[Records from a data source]
- - - - -
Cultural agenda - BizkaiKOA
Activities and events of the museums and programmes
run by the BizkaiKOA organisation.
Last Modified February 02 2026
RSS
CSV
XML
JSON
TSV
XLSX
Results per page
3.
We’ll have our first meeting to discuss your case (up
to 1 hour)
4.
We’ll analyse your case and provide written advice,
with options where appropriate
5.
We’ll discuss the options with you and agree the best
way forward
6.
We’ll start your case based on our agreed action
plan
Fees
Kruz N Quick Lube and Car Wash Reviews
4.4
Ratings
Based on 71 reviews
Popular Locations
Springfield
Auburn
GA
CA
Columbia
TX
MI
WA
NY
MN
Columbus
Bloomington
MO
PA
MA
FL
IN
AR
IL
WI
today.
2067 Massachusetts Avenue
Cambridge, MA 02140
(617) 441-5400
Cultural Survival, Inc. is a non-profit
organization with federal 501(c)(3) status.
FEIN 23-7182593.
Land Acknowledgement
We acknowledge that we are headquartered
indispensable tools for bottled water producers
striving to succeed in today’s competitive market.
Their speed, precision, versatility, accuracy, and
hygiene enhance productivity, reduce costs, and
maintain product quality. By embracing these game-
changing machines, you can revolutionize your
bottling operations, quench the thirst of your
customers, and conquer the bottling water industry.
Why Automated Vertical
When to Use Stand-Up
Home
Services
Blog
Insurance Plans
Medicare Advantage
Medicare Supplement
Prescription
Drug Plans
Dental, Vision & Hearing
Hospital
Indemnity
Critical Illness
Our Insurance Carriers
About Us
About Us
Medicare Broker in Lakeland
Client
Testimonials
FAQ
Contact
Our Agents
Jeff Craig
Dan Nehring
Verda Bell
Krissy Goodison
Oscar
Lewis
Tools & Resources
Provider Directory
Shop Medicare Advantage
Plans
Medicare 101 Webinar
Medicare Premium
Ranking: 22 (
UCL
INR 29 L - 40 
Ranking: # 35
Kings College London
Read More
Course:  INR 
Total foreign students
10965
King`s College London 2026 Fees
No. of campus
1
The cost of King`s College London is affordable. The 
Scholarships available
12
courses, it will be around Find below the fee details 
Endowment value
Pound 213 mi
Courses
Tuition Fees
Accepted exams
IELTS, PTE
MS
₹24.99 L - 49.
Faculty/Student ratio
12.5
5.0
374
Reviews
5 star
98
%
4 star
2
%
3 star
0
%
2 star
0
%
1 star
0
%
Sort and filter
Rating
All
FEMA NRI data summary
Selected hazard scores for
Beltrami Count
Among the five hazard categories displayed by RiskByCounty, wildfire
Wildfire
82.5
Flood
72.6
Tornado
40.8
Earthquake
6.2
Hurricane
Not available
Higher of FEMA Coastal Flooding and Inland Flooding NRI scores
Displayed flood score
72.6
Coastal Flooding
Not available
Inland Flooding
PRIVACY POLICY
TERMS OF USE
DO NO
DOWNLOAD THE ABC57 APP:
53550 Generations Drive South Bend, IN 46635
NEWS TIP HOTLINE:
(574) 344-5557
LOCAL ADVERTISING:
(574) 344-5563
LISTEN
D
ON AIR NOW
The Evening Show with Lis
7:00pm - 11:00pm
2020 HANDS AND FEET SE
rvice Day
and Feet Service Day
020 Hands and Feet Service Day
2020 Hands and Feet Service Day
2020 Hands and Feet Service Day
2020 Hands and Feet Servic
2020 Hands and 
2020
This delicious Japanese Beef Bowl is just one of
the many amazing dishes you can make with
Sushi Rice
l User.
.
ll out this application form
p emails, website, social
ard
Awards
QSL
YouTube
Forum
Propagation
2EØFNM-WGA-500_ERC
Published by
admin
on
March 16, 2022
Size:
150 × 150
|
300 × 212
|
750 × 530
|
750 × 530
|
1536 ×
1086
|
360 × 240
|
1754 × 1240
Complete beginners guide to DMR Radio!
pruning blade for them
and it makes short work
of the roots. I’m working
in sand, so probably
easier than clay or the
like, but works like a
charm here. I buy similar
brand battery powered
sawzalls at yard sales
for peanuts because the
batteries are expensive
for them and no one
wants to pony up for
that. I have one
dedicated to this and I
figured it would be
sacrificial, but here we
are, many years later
- - - - -
Go through the data and return every record exactly.

Cultural agenda - BizkaiKOA
Activities and events of the museums and programmes
run by the BizkaiKOA organisation.
Last Modified February 02 2026
RSS
CSV
XML
JSON
TSV
XLSX
Results per page
3.
We’ll have our first meeting to discuss your case (up
to 1 hour)
4.
We’ll analyse your case and provide written advice,
with options where appropriate
5.
We’ll discuss the options with you and agree the best
way forward
6.
We’ll start your case based on our agreed action
plan
Fees
Kruz N Quick Lube and Car Wash Reviews
4.4
Ratings
Based on 71 reviews
Popular Locations
Springfield
Auburn
GA
CA
Columbia
TX
MI
WA
NY
MN
Columbus
Bloomington
MO
PA
MA
FL
IN
AR
IL
WI
today.
2067 Massachusetts Avenue
Cambridge, MA 02140
(617) 441-5400
Cultural Survival, Inc. is a non-profit
organization with federal 501(c)(3) status.
FEIN 23-7182593.
Land Acknowledgement
We acknowledge that we are headquartered
indispensable tools for bottled water producers
striving to succeed in today’s competitive market.
Their speed, precision, versatility, accuracy, and
hygiene enhance productivity, reduce costs, and
maintain product quality. By embracing these game-
changing machines, you can revolutionize your
bottling operations, quench the thirst of your
customers, and conquer the bottling water industry.
Why Automated Vertical
When to Use Stand-Up
Home
Services
Blog
Insurance Plans
Medicare Advantage
Medicare Supplement
Prescription
Drug Plans
Dental, Vision & Hearing
Hospital
Indemnity
Critical Illness
Our Insurance Carriers
About Us
About Us
Medicare Broker in Lakeland
Client
Testimonials
FAQ
Contact
Our Agents
Jeff Craig
Dan Nehring
Verda Bell
Krissy Goodison
Oscar
Lewis
Tools & Resources
Provider Directory
Shop Medicare Advantage
Plans
Medicare 101 Webinar
Medicare Premium
Ranking: 22 (
UCL
INR 29 L - 40 
Ranking: # 35
Kings College London
Read More
Course:  INR 
Total foreign students
10965
King`s College London 2026 Fees
No. of campus
1
The cost of King`s College London is affordable. The 
Scholarships available
12
courses, it will be around Find below the fee details 
Endowment value
Pound 213 mi
Courses
Tuition Fees
Accepted exams
IELTS, PTE
MS
₹24.99 L - 49.
Faculty/Student ratio
12.5
5.0
374
Reviews
5 star
98
%
4 star
2
%
3 star
0
%
2 star
0
%
1 star
0
%
Sort and filter
Rating
All
FEMA NRI data summary
Selected hazard scores for
Beltrami Count
Among the five hazard categories displayed by RiskByCounty, wildfire
Wildfire
82.5
Flood
72.6
Tornado
40.8
Earthquake
6.2
Hurricane
Not available
Higher of FEMA Coastal Flooding and Inland Flooding NRI scores
Displayed flood score
72.6
Coastal Flooding
Not available
Inland Flooding
PRIVACY POLICY
TERMS OF USE
DO NO
DOWNLOAD THE ABC57 APP:
53550 Generations Drive South Bend, IN 46635
NEWS TIP HOTLINE:
(574) 344-5557
LOCAL ADVERTISING:
(574) 344-5563
LISTEN
D
ON AIR NOW
The Evening Show with Lis
7:00pm - 11:00pm
2020 HANDS AND FEET SE
rvice Day
and Feet Service Day
020 Hands and Feet Service Day
2020 Hands and Feet Service Day
2020 Hands and Feet Service Day
2020 Hands and Feet Servic
2020 Hands and 
2020
This delicious Japanese Beef Bowl is just one of
the many amazing dishes you can make with
Sushi Rice
l User.
.
ll out this application form
p emails, website, social
ard
Awards
QSL
YouTube
Forum
Propagation
2EØFNM-WGA-500_ERC
Published by
admin
on
March 16, 2022
Size:
150 × 150
|
300 × 212
|
750 × 530
|
750 × 530
|
1536 ×
1086
|
360 × 240
|
1754 × 1240
Complete beginners guide to DMR Radio!
pruning blade for them
and it makes short work
of the roots. I’m working
in sand, so probably
easier than clay or the
like, but works like a
charm here. I buy similar
brand battery powered
sawzalls at yard sales
for peanuts because the
batteries are expensive
for them and no one
wants to pony up for
that. I have one
dedicated to this and I
figured it would be
sacrificial, but here we
are, many years later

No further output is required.